Early this week, members of the Dolphin Coast Taxi Association again stopped and harassed corporate bakkie drivers transporting employees to work, infuriating North Coast business owners.
On Monday morning, reports of such incidents began to surface, and they intensified on Tuesday, with some drivers alleging they were stopped at gunpoint and their employees were ordered off the bakkies.
The Courier spoke with the proprietor of a construction company who stated that two of her Shakaskraal-based chauffeurs are responsible for transporting 10 coworkers to and from various work sites throughout the day.
She stated that the use of bakkies for conveyance is vital to their operations because it saves both time and money.
Company transport drivers said personnel were ordered off the bakkies at gunpoint.
If the intimidation persists, she may be compelled to place her employees on temporary unpaid leave until the threats are resolved and substitute them with workers who can perform their duties without the complications caused by taxi interference.
“I will not fight against this. The transportation company owners must be aware that if they continue their actions, employment will be lost and the Dolphin Coast economy will suffer.”
Another North Coast resident who shared a message on a WhatsApp group informing residents about the situation in Shakaskraal reported receiving a phone call from a putative taxi owner warning her not to interfere with their business. The fact that the caller knew her name and address horrified her.
Siyabonga Ntombela, spokesperson for the taxi association, did not deny that members were halting bakkies transporting employees.
“The manner in which this is managed may not be appropriate, but it is the result of frustration over the dearth of law enforcement regarding the use of appropriate vehicles for passenger transport. We will not cease until the authorities do something about these bakkies.”
According to him, the Department of Transport informed them that bakkies may transport no more than five persons in the back and that they must be licensed to do so.
However, they do not observe this law being enforced.

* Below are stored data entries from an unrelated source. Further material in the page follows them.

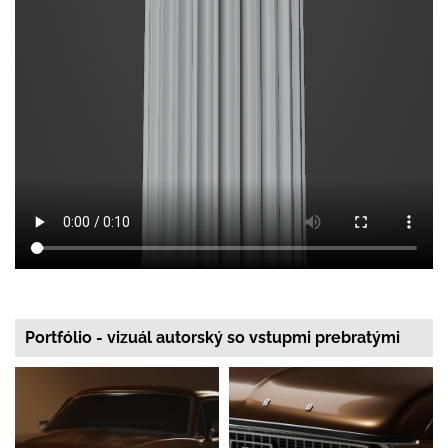
Portfólio - vizuál autorský so vstupmi prebratými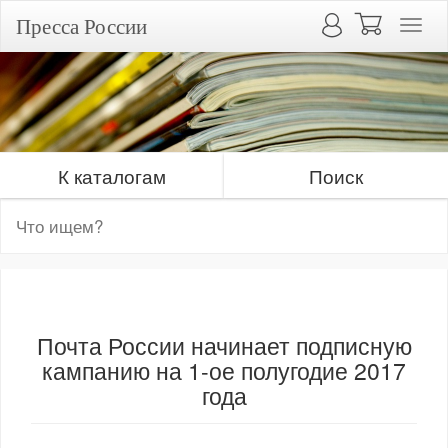
Пресса России
К каталогам
Поиск
Почта России начинает подписную
кампанию на 1-ое полугодие 2017
года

He claims that the impact on their business stems from the illegal practice of some chauffeurs charging their coworkers for transportation.
Ntombela stated that nothing has changed since the formation of a transport committee last year to resolve similar incidents of taxi intimidation.
Cobus Oelofse, the chief executive officer of the iLembe Chamber of Commerce, acknowledged an influx of complaints from affected businesses and emphasized the significance of identifying appropriate strategies to prevent disruptions in an already difficult local economic environment.
He exhorted business owners to become conversant with the passenger transport regulations of the KZN Department of Transport and to comply with them, and he urged law enforcement agencies and transport authorities to effectively enforce the regulations.
In addition, he urged taxi proprietors and their organizations to guarantee compliance with the law. Oelofse stated that upholding and consistently enforcing the law is essential for the economic prosperity of the region.
Regulation 247 of the National Road Traffic Act states that “no person shall transport school children or other individuals for compensation in the cargo compartment of a motor vehicle, unless the vehicle complies with the National Land Transportation Act.”
Specific safety requirements, such as the minimum height of protective railings on vehicles for seated and standing passengers, are also stipulated by the regulations.
Contrary to popular belief, there are no restrictions on the number of occupants permitted, so long as Regulation 247 is complied with and the vehicle’s gross weight limit is not exceeded.